A Simple Fully Automated Method for Skull-Stripping Quality Control in Brain MR Image Processing Pipelines Evaluated Using Multicenter Data
Till Huelnhagen1,2,3, Ricardo Corredor-Jerez1,2,3, Claudia Bigoni1, Veronica Ravano1, Mário João Fartaria1,2,3, Adrian Tsang4, Rodrigo D. Perea4, Sara Makaretz4, Maria Laura Blefari4, Yuchuan Zhuang4, Bénédicte Maréchal1,2,3, Elizabeth Fisher4, and Tobias Kober1,2,3

1Advanced Clinical Imaging Technology, Siemens Healthcare AG, Lausanne, Switzerland, 2Department of Radiology, Centre Hospitalier Universitaire Vaudois (CHUV), Lausanne, Switzerland, 3Signal Processing Laboratory (LTS 5), École Polytechnique Fédérale de Lausanne (EPFL), Lausanne, Switzerland, 4Biogen, Cambridge, MA, United States


Automated brain segmentation approaches are increasingly being used for decision support in routine clinical settings. While segmentation may be considered a “solved problem” in research, it is still challenging to assure reliable performance of automated tools in clinical settings, which is a crucial requirement for diagnostic tools. To ensure correct results, automated quality control procedures are of vital importance, but they are often difficult to implement or time-consuming to run. We propose a simple and fast fully automated method to detect segmentation errors, and we evaluate its performance to detect skull-stripping-errors using results of two different brain segmentation algorithms on a large multicenter dataset. Results show that the method is able to detect skull-stripping-errors with high specificity.
===
▶ Task instructions:
- A) In the skull-stripping abstract, how many different brain segmentation algorithms supplied the results used to evaluate the method?
- B) Continue the skull-stripping abstract from its last sentence.
The records below the skull-stripping abstract come from a separate source.

Records contained in a dataset:
===
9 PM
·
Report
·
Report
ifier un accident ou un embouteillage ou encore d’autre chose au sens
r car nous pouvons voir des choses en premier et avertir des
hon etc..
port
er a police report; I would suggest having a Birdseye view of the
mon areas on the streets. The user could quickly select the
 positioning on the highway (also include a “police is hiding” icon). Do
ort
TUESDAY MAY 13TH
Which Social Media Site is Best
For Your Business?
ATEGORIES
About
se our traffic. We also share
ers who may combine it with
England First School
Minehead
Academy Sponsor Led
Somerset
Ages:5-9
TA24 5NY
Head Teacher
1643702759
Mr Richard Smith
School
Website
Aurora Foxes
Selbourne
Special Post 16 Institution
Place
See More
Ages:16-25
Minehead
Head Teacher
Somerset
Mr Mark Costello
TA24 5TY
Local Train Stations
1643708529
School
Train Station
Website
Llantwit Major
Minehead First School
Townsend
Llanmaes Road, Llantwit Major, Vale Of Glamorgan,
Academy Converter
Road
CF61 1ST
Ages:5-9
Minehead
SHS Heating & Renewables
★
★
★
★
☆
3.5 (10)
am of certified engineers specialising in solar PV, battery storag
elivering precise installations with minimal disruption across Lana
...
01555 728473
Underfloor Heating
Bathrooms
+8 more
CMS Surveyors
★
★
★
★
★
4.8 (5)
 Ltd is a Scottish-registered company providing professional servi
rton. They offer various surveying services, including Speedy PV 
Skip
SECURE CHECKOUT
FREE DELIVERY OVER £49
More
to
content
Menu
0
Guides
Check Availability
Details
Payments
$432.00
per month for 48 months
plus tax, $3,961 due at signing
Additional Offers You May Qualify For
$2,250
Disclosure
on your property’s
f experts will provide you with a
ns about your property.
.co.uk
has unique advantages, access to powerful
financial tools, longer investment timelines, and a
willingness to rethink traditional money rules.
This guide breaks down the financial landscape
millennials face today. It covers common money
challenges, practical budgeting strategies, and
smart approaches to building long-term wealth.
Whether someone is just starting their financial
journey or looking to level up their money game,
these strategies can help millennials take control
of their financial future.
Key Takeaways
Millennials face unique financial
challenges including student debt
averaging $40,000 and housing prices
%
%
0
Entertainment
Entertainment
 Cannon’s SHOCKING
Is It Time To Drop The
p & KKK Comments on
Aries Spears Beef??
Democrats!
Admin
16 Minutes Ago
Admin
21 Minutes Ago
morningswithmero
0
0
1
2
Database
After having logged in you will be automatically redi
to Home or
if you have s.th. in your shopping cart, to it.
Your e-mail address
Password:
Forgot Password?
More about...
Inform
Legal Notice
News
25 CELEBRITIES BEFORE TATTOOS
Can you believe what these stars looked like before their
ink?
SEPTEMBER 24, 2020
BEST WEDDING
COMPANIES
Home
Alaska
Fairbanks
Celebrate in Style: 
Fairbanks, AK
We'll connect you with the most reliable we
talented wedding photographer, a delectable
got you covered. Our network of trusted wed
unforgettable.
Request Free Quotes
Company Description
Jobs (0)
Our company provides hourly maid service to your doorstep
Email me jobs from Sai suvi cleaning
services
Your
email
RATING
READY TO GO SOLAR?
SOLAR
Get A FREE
===
▶ Per-task answers:
- A) Two.

- B)
Automated brain segmentation approaches are increasingly being used in routine clinical settings, in particular for neurodegenerative diseases like multiple sclerosis (MS) and Alzheimer’s, for which brain atrophy is a marker of disease progression1,2. Reliability of segmentation results is essential for clinical applicability, but depends on many factors. Automated segmentation algorithms will never be absolutely perfect; these uncertainties can however be managed as long as segmentation errors are automatically detected. Segmentation quality metrics can be used for this purpose, but require a ground truth, which is rarely available. Registration of images to reference templates is a viable option to overcome this limitation3, but the processing can be time-consuming, and results can be difficult to interpret. The goal of this work was to develop a simple and fast, fully automated pipeline for detection of errors in brain segmentation. The performance of the approach for detecting skull-stripping errors, a common source of unsatisfactory results, was evaluated on a large multicenter dataset including images from healthy subjects and MS patients and compared to human reader scores.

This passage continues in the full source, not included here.